PROBLEM STATEMENT
Starting at the line that contains "### Encabezado3" and ending at the line that contains "b) Cómo introducir cursiva/negrita", the lines below are to be given again exactly, with nothing added.

Extracted records
- - -

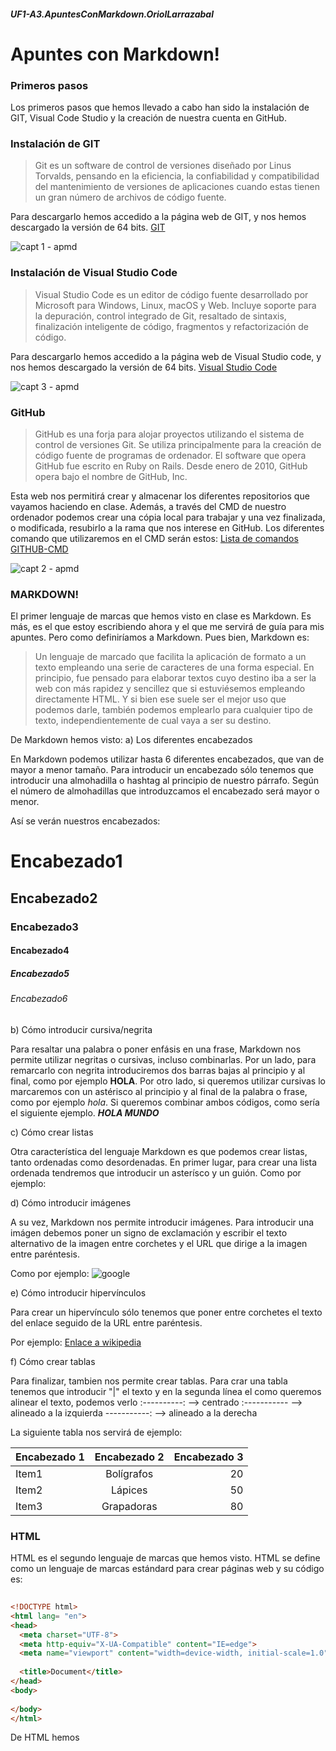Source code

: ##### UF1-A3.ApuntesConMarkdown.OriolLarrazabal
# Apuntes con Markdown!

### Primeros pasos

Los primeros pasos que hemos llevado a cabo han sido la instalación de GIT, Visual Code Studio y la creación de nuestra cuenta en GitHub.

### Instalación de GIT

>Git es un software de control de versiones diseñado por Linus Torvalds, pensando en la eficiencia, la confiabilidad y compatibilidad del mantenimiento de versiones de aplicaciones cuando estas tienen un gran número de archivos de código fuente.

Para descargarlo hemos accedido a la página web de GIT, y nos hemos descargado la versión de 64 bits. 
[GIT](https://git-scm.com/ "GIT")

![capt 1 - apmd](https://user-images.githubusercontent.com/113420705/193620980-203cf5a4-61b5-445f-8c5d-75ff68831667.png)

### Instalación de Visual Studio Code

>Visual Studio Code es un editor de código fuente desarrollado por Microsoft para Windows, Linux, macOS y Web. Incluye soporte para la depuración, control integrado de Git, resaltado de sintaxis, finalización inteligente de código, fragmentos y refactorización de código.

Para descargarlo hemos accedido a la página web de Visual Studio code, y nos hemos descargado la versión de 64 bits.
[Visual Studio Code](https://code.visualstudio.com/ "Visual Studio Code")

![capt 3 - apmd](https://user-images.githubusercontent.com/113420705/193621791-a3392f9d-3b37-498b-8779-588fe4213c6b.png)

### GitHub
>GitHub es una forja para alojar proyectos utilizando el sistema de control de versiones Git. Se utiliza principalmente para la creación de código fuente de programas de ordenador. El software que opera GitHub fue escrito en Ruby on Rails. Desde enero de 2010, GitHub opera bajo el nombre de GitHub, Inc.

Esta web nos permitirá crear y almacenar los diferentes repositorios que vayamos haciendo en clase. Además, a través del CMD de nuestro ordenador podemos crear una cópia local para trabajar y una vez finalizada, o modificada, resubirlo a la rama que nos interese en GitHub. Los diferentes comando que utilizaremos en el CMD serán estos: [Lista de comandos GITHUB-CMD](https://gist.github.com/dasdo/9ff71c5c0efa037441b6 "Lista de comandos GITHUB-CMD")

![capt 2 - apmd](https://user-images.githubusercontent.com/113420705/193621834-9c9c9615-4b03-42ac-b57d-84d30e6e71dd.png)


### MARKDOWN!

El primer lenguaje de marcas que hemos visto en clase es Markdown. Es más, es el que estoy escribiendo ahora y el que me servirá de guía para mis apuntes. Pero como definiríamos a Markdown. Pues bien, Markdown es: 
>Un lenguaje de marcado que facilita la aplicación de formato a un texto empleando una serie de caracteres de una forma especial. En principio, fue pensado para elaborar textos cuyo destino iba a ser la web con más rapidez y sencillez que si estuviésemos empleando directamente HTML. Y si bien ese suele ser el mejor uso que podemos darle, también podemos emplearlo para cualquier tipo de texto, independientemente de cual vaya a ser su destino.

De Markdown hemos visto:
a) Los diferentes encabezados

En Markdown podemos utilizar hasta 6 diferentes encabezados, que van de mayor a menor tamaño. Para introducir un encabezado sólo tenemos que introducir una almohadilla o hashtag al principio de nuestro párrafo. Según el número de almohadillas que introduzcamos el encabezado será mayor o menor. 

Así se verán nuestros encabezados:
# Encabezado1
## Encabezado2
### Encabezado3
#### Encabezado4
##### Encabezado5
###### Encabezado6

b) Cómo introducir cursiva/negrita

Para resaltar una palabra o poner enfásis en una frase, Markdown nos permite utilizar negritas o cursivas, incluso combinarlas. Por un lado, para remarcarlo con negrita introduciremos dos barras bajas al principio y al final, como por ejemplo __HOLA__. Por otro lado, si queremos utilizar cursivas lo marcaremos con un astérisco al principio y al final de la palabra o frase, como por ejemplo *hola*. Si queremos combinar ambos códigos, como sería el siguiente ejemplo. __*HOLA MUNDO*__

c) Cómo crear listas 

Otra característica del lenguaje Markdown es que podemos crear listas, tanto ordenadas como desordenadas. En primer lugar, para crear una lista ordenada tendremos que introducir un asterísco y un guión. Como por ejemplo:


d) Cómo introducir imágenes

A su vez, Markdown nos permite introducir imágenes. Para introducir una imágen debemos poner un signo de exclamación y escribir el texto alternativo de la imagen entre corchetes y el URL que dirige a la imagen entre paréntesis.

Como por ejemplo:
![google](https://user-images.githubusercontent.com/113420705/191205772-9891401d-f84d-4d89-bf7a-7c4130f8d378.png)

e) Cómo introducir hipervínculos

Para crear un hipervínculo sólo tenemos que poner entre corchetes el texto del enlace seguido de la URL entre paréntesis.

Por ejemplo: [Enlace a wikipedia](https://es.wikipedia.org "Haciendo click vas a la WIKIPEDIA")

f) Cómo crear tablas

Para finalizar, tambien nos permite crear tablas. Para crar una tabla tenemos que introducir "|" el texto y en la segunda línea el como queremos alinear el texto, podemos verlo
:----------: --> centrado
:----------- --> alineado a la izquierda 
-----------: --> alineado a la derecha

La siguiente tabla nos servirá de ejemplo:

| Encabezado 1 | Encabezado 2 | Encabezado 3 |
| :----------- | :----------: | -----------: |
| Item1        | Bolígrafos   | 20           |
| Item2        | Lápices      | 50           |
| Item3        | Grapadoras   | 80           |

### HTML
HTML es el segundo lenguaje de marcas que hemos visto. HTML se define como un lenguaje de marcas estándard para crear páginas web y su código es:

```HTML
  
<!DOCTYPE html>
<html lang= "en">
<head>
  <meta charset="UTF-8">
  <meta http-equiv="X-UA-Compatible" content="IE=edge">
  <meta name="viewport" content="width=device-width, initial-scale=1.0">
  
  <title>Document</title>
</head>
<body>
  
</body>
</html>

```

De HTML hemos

- - -

PROBLEM SOLUTION
### Encabezado3
#### Encabezado4
##### Encabezado5
###### Encabezado6

b) Cómo introducir cursiva/negrita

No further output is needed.